The Gilmore Girls Need a Financial Planner

They're back! | Image via Warner Bros.

Lorelai and Rory Gilmore may be coming back for a limited-series revival on Netflix, but first they need to check in with a financial advisor in order to afford their Stars Hollow lifestyle. According to Money magazine, the economics don’t add up. The publication calculated that Lorelai Gilmore’s home would cost about $2.8 million, not to mention the $30,800 in property taxes each year and the duo's coffee and takeout addictions. But Lorelai claims she’s independent, only accepting funding from her parents for Rory’s education. That seems an unlikely scenario for a single mother making an estimated $62,000. Either she played the market well or, more likely, racked up some serious debt.

There's Only One Old Man Who Millennials Really Listen To

Next up: Fashion advice. | Copyright Theo Wargo, Getty Images

When it comes to taking investment advice, Millennials see investment advisors like they do their grandparents: Nice to spend some time with, but they're not really going to listen to them. Save for one: Warren Buffett. The Oracle of Omaha was the one person a group of Millennial bloggers admitted they would take financial advice from (save Lebron James, who also made the cut,) according to Chris Carosa on "This panel of millennials who write on financial topics for other millennials offers a major revelation to financial professionals," Carosa writes. "No matter how much experience we have, no matter how right we are, we’ll never get through to millennials." That is, unless you're an uber celebrity or a Millennial yourself.

Only Five States Receive 'A' Grade on Personal Finance Education

The head of the class. | cosens/iStock/Thinkstock

If information from a new study is any indication, the U.S. has a long way to go before people truly manage their money effectively.

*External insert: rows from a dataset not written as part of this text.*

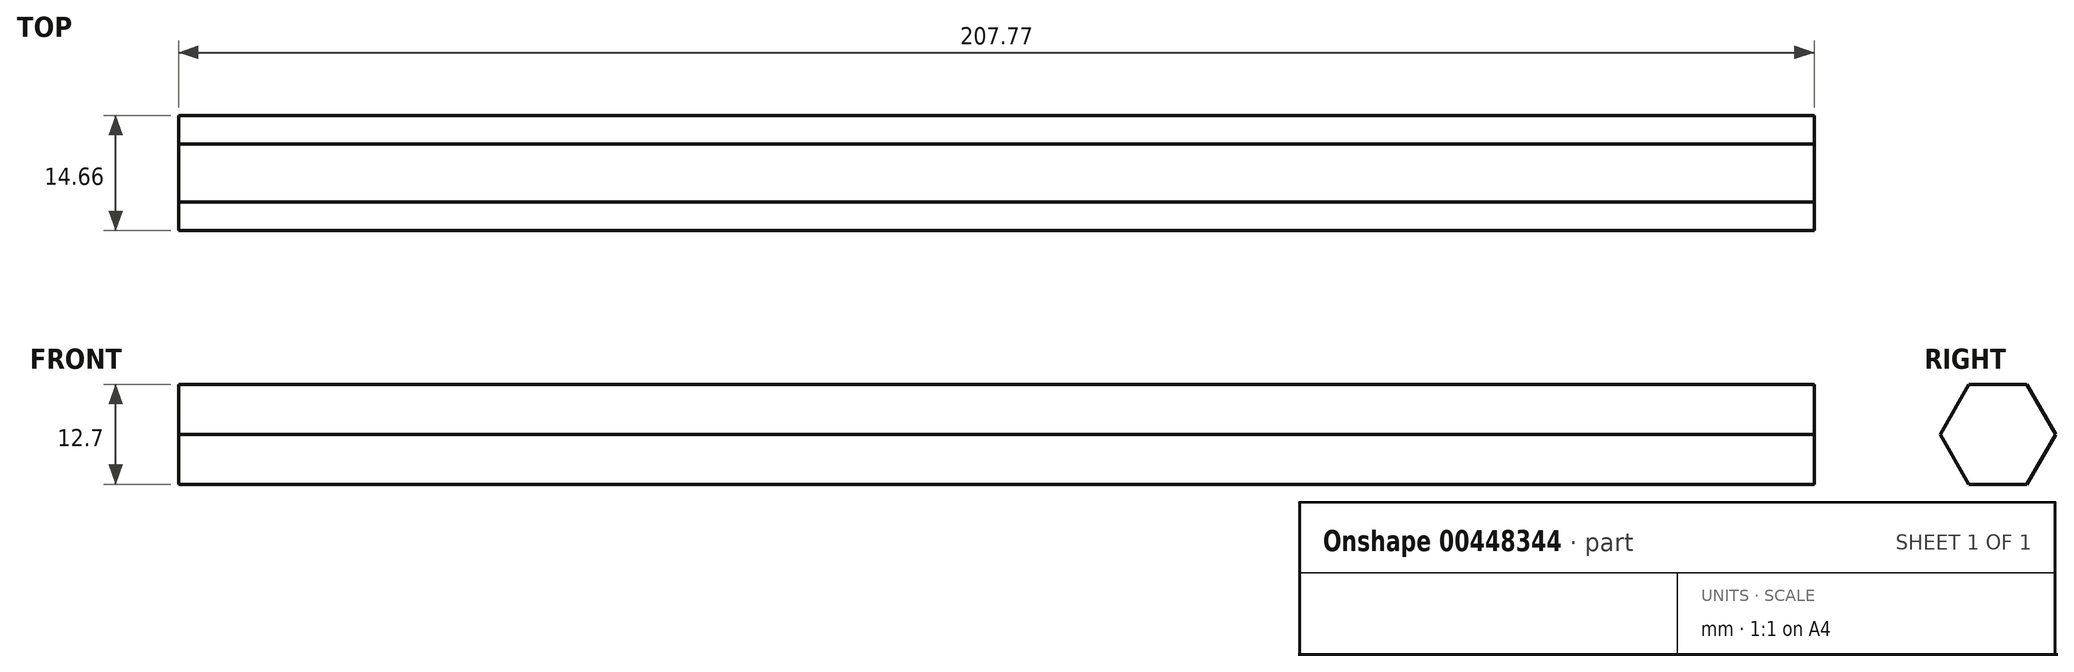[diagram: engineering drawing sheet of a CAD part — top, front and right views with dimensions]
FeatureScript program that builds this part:
annotation { "Feature Type Name" : "Feature", "Feature Type Description" : "" }
export const myFeature = defineFeature(function(context is Context, id is Id, definition is map)
    precondition{}
    {
        {
            var Q0;
            Q0=qCreatedBy(makeId("Right.planeOp"),FACE);
            var sketch = newSketch(context, id + "F0", { "sketchPlane" : qUnion([Q0])});
            skCircle(sketch, "E0.cCircle", {"center": v(0, 0) * mm, "radius": 6.35 * mm, "construction": true});
            skLineSegment(sketch, "E0.0", {"start": v(-3.67, 6.35) * mm, "end": v(3.67, 6.35) * mm});
            skLineSegment(sketch, "E0.1", {"start": v(3.67, 6.35) * mm, "end": v(7.33, 0) * mm});
            skLineSegment(sketch, "E0.2", {"start": v(7.33, 0) * mm, "end": v(3.67, -6.35) * mm});
            skLineSegment(sketch, "E0.3", {"start": v(3.67, -6.35) * mm, "end": v(-3.67, -6.35) * mm});
            skLineSegment(sketch, "E0.4", {"start": v(-3.67, -6.35) * mm, "end": v(-7.33, 0) * mm});
            skLineSegment(sketch, "E0.5", {"start": v(-7.33, 0) * mm, "end": v(-3.67, 6.35) * mm});
            skPoint(sketch, "E0.0.midPoint", {"position": v(0, 6.35) * mm});
            skSolve(sketch);
        }
        {
            var Q0;
            Q0=makeQuery(id+"F0.imprint","IMPRINT",FACE,{"disambiguationData":[TD([[makeQuery(id+"F0.imprint","IMPRINT",EDGE,{"derivedFrom":sQuery(id+"F0.wireOp",EDGE,"E0.0")}),-1.0]])]});
            extrude(context, id + "F1", {"entities" : qUnion([Q0]), "depth" : 207.77 * mm, "offsetDistance" : 25.4 * mm});
        }
    });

According to a report card released by the Champlain College Center for Financial Literacy, only five states require students to study personal finance for at least a semester. These states – Alabama, Missouri, Tennessee, Utah and Virginia each received an 'A' grade. The study specifically commended Utah, which supports general financial literacy as part of a funded mandate. But many states require little to no personal finance education, with 26 states receiving a grade of 'C' or worse, amounting to 38.9 percent of the U.S. high school population. The study notes that many states with poor grades do have advocates in their legislature who are trying to add financial planning to a school's curriculum. "The youth of America need to learn, even before entering college, how to develop the lifelong habits necessary for a healthy financial life," said Donald J. Laackman, President of Champlain College. According to Laackman, the report card was initially developed in 2013 and has since spurred several states to improve their personal finance education efforts.